### TASK TO CARRY OUT
Go to the line containing "A Artsoul nasceu" in the records below and print it and every following line exactly, on through the line containing "Vai casar? Casa nova?", then stop.

(Stored data entries)
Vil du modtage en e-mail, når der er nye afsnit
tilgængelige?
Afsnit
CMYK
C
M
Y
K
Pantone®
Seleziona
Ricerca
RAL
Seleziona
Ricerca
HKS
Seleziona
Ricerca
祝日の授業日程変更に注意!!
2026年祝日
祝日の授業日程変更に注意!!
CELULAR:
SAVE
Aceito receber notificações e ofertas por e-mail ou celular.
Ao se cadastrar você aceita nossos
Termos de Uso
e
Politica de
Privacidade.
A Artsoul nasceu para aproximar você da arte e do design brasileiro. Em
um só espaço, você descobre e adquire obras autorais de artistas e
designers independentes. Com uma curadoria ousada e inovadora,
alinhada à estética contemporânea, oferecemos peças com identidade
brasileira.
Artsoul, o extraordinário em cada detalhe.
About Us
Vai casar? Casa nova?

* * *

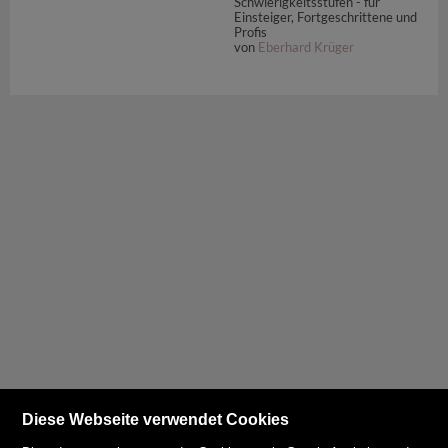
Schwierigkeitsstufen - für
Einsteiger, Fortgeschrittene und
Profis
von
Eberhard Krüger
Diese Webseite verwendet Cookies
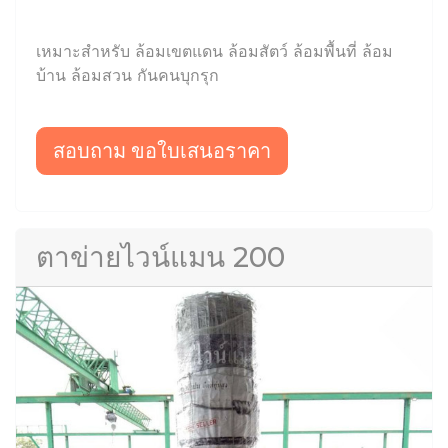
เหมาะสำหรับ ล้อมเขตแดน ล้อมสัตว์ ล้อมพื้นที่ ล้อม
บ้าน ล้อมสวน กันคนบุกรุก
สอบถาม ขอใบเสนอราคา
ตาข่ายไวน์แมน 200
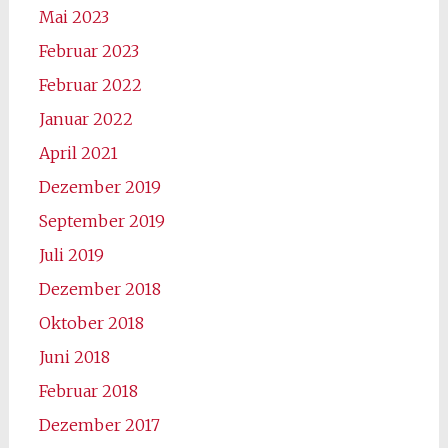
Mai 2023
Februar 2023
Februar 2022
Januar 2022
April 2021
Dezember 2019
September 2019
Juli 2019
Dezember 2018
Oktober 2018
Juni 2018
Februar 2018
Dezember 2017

### TASK RESPONSE
A Artsoul nasceu para aproximar você da arte e do design brasileiro. Em
um só espaço, você descobre e adquire obras autorais de artistas e
designers independentes. Com uma curadoria ousada e inovadora,
alinhada à estética contemporânea, oferecemos peças com identidade
brasileira.
Artsoul, o extraordinário em cada detalhe.
About Us
Vai casar? Casa nova?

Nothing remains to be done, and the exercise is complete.